Durante el mes de abril, y hasta el martes, el emblemático Teatro Colón de Buenos Aires presentó esta obra que la Agencia Sputnik tuvo la oportunidad de presenciar con una grácil representación de la bailarina argentina Macarena Giménez en el papel de Giselle.

Se narra, en la primera parte, la historia de una campesina de gran belleza y pulcra inocencia que vive en los valles cercanos al Rin y cuyo mayor anhelo es bailar pese a los temores de su madre Berther, que la reprime debido a su frágil estado de salud.

La hermosura de Giselle no pasa desapercibida para Albrecht, un duque que se hace pasar por aldeano aunque es prometido de Bathilde, hija de un príncipe. Un guardabosque, que está enamorado de la joven, revela el engaño, y Giselle cae en una desesperación que la lleva a la muerte.

En el segundo acto, ambientado en una noche brumosa, la mediación de Giselle ante las willis evita que Albrecht siga el paso del guardabosque y fallezca en el embrujo de danzar hasta la extenuación. Tras hacerlo resistir en el baile hasta la llegada del alba, el trágico final no evita que la joven deba separarse de su amado y se desvanezca así con el resto de las willis.

Cuentan que el compositor Adam (1803-1856), autor de 41 óperas cómicas y 13 ballets en menos de treinta años de actividad, escribió la obra en menos de una semana. Completó una obra que se precia como una de las grandes proezas que puede ejecutar una bailarina de renombre. La expresión, el movimiento, la mímica, el paso y el gesto requieren de dotes excepcionales que en el estreno de Giselle, y por ocho años más, encarnó con exclusividad la bailarina italiana Carlotta Grisi.

OBRA CUMBRE

«Por su dificultad, por la combinación de feminidad y de caracterización sobrenatural, el papel de Giselle es el eslabón extremo en el arte del ballet», coincide el director del Ballet Estable del Teatro Colón, Mario Galizzi en declaraciones exclusivas a la Agencia Sputnik.

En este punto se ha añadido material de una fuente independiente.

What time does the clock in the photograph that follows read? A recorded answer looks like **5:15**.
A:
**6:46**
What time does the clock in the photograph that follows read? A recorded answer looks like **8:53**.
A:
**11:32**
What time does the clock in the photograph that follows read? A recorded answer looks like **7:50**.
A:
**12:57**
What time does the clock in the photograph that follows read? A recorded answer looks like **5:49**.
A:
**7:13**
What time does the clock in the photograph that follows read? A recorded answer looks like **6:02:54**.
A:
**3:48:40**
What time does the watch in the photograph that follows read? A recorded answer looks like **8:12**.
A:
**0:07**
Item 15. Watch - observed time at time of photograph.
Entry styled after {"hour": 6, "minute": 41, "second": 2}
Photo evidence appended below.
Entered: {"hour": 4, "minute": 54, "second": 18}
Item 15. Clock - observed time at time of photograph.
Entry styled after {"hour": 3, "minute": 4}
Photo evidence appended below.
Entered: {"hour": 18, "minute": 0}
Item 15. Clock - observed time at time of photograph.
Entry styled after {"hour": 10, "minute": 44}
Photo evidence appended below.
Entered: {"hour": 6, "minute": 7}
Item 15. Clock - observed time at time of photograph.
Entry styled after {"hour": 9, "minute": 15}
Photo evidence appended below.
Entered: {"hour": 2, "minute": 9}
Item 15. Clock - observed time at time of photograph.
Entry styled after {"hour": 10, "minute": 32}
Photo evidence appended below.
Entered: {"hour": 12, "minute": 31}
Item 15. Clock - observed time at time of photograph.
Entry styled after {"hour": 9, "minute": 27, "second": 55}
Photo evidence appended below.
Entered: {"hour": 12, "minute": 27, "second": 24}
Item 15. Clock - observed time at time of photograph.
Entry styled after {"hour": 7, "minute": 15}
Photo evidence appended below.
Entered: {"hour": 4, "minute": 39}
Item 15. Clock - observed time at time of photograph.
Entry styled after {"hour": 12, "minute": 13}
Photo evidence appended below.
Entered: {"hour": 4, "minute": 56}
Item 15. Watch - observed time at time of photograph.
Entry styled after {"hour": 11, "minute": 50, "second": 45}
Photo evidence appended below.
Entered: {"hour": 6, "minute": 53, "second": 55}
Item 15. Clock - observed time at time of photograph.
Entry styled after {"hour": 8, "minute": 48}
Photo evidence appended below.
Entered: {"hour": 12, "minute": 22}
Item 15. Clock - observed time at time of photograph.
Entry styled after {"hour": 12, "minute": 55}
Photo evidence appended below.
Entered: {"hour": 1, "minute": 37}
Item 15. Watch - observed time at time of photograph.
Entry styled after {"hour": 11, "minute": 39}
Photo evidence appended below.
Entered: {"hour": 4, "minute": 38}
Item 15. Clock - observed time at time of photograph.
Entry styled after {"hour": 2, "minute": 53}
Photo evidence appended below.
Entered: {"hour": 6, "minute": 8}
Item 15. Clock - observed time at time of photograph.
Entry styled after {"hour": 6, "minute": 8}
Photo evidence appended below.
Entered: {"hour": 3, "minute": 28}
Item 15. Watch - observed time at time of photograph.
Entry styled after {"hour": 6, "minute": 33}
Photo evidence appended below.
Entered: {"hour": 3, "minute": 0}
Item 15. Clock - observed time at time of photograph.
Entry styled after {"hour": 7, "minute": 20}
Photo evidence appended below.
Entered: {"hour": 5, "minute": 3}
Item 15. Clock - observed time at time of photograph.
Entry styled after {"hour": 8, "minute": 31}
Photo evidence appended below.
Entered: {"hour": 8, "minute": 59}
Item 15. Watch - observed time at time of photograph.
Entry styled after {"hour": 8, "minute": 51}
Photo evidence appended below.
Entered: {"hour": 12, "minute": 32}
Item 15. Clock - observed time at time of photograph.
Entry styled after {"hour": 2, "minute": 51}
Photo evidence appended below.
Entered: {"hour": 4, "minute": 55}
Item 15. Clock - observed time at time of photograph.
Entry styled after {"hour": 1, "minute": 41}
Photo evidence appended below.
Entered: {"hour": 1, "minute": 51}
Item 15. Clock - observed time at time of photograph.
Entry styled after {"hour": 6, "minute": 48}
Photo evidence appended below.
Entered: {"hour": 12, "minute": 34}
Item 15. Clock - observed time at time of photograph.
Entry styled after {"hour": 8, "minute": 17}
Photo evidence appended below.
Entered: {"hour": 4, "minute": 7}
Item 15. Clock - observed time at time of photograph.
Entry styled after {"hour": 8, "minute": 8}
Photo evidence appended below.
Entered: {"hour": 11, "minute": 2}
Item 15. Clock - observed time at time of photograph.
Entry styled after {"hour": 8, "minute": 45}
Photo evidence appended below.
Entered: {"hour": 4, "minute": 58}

El reconocido crítico de danza británico Arnold Haskell (1903-1980) afirmó en su momento que Giselle era una obra que sobreviviría en el devenir de la historia porque era «la más pura expresión de su época» y porque su tema lo convertiría «en la más grande de todas las pruebas por las que puede pasar una bailarina».

En su obra «Ballet», publicada en 1945, el referente inglés señaló que Giselle no era «un simple pretexto para bailar» sino que vivía «por el drama que expresa», contó el director del cuerpo estable de ballet.

El bailarín, coreógrafo y director de compañía ucraniano Serge Lifar, nacionalizado francés, consideró en tanto que en Giselle «se logró la unidad armónica de los elementos humanos, en el primer acto, y del celestial en el segundo».

Cristalizó así «la fuerza dramática del monólogo y del diálogo de la mímica y danza con la riqueza de la danza pura».

Por eso Giselle, como «ballet místico y realista, refleja todas las tendencias del siglo XIX, con su duda perpetua entre la danza pura y la pantomima convencional», añadió el bailarín.

«Después de lo expresado por Haskell y Lifar, no me atrevo a decir nada más», admitió Galizzi. «Prefiero citar un pequeño fragmento de un poema inédito de Gautier sobre Giselle».

Que dice así:
«Yo me hice esperar -mi amor-, y tu creías que te había olvidado.
Vengo de muy lejos ,de un lugar, de un lugar de donde nunca nadie regresó.
No hay luna, ni sol en el país del que vengo, solamente espacio y sombras .
Ni senderos para mis pies, ni aire para mis alas .
Pero estoy aquí porque el amor es más fuerte que la muerte y termina por vencerla».